There are many aspects of the job that cause me anxiety, but I tend to worry most about missing a diagnosis of cancer. As a perfectionist, I hate getting anything wrong, especially a diagnosis as important as cancer.
I should probably accept that I will get it wrong sometimes, and when I do it will inevitably lead to a misdiagnosis, a delayed diagnosis and even the death of a patient. It doesn’t sit comfortably with me and I can think of at least two patients that I have seen in the last few years that have had a diagnosis of cancer missed by me.
So perhaps I am being understandably touchy when I get annoyed by the mainstream press reporting that two-thirds of cancer diagnoses are missed by GPs. Behind the headline, I suppose what this means is that only a third of bowel and lung cancer diagnoses are made via the ‘two-week wait’ pathway for suspected cancers.
Now patients may simply not see a GP before a diagnosis, cancers may be diagnosed incidentally on imaging arranged for another reason. Patients may be so sick that they need admission to hospital. Patients may become unwell between the time of referral for investigation and the date of their outpatient appointment.

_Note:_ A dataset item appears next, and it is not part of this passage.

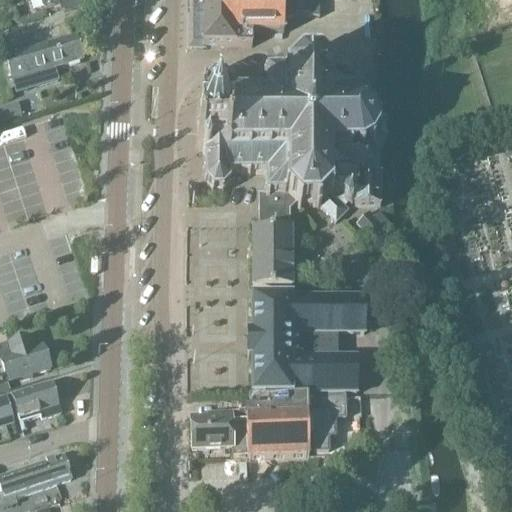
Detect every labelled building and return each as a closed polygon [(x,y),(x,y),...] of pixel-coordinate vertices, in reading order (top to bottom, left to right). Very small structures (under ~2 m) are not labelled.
[(353,3),(353,0),(194,0),(196,50),(251,49),(251,37),(283,37),(283,19),(310,20),(310,2),(353,3)] [(74,39),(5,60),(12,84),(33,77),(37,90),(58,83),(54,71),(82,62),(74,39)] [(196,120),(196,123),(196,124),(197,124),(197,146),(195,147),(196,151),(198,151),(198,153),(202,154),(204,157),(205,175),(202,175),(202,178),(205,178),(204,181),(205,181),(206,186),(203,187),(204,188),(206,188),(212,193),(211,195),(212,196),(213,194),(221,194),(221,196),(223,195),(222,193),(228,188),(230,189),(231,187),(229,186),(228,181),(229,181),(229,178),(246,178),(246,181),(249,181),(249,178),(266,178),(266,195),(263,195),(263,197),(258,197),(258,233),(252,233),(252,291),(291,291),(291,234),(289,234),(290,213),(297,207),(299,210),(298,211),(300,214),(304,211),(316,211),(319,214),(320,212),(335,227),(348,215),(343,210),(347,208),(350,208),(355,206),(355,210),(380,210),(381,178),(378,178),(378,159),(379,157),(377,155),(384,144),(387,145),(387,143),(384,141),(384,129),(387,128),(387,126),(384,126),(378,116),(379,115),(378,112),(374,114),(369,111),(370,110),(367,109),(367,102),(371,101),(370,99),(367,99),(362,94),(363,92),(361,91),(360,94),(352,94),(354,91),(357,92),(358,90),(355,88),(355,83),(359,81),(358,79),(355,81),(349,76),(349,73),(348,72),(348,75),(345,75),(345,70),(334,70),(335,73),(330,74),(320,64),(320,60),(318,59),(316,61),(302,62),(300,57),(297,60),(299,64),(288,73),(284,72),(285,69),(274,68),(273,72),(268,72),(268,69),(266,69),(265,72),(263,72),(263,74),(266,75),(266,93),(249,92),(250,90),(247,89),(247,92),(229,92),(229,89),(227,89),(228,86),(230,85),(229,83),(226,83),(222,79),(224,76),(222,75),(221,78),(214,78),(213,75),(211,76),(212,78),(207,83),(205,83),(204,84),(206,85),(205,93),(202,93),(202,96),(204,96),(205,114),(202,118),(198,118),(198,121),(196,120)] [(372,245),(384,234),(389,230),(377,217),(372,221),(368,216),(356,226),(372,245)] [(252,337),(246,337),(246,349),(246,361),(252,361),(252,397),(304,397),(344,397),(356,397),(356,361),(337,361),(337,337),(364,337),(364,329),(369,329),(369,310),(364,310),(364,301),(252,301),(252,337)] [(34,351),(30,340),(7,347),(10,359),(0,361),(0,364),(7,386),(50,372),(42,349),(34,351)] [(42,423),(60,417),(50,386),(11,399),(20,426),(28,424),(40,420),(42,423)] [(244,413),(244,416),(243,454),(248,454),(248,461),(309,459),(307,423),(345,422),(344,397),(304,397),(305,401),(269,402),(269,401),(257,401),(257,413),(244,413)] [(0,430),(13,426),(4,401),(0,401),(0,430)] [(191,453),(243,454),(244,416),(222,417),(222,420),(190,421),(191,453)] [(28,424),(20,426),(22,433),(30,431),(28,424)] [(357,446),(346,447),(347,458),(358,458),(357,446)] [(13,502),(70,484),(62,459),(0,480),(0,494),(1,498),(0,498),(0,511),(7,511),(16,509),(13,502)]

We can miss the cancer needle in the growing haystack of patient demand
But it’s also worth remembering that patients and their symptoms don’t always follow the textbook. Vague symptoms, atypical symptoms, absence of symptoms and diagnostic overshadowing can all mean that we can miss the cancer needle in the growing haystack of patient demand. One could also argue that growing GP workload means that we are prone to decision fatigue and therefore more likely to miss diagnoses and misdiagnose.
The alternative to acting as the prudent gatekeepers of the NHS and being its risk sink is to simply refer more. Refer anybody with vague symptoms, a slight change in their bowel habits or a bit of bloating after a curry. This will both overload secondary care, who struggle just as much as general practice with workload and workforce issues, and have a massive psychological impact and knock-on effect on our patients.
What rips my knitting the most, though, is the impact that the spinning of such ‘research’ has on morale. I have no doubt that it makes already hard-pressed GPs wonder why they bother. It may well be the final nail in the career of a young or experienced GP. But bad news and fearmongering sells papers and generates clicks.
The conspiracy theorist in me can’t help but wonder who would bring the attention of the mass media to an article in a low-impact Dutch epidemiology journal. Either it’s the publicity-seeking cancer charities who funded it, or it’s Richmond House exerting yet more leverage over a beleaguered profession.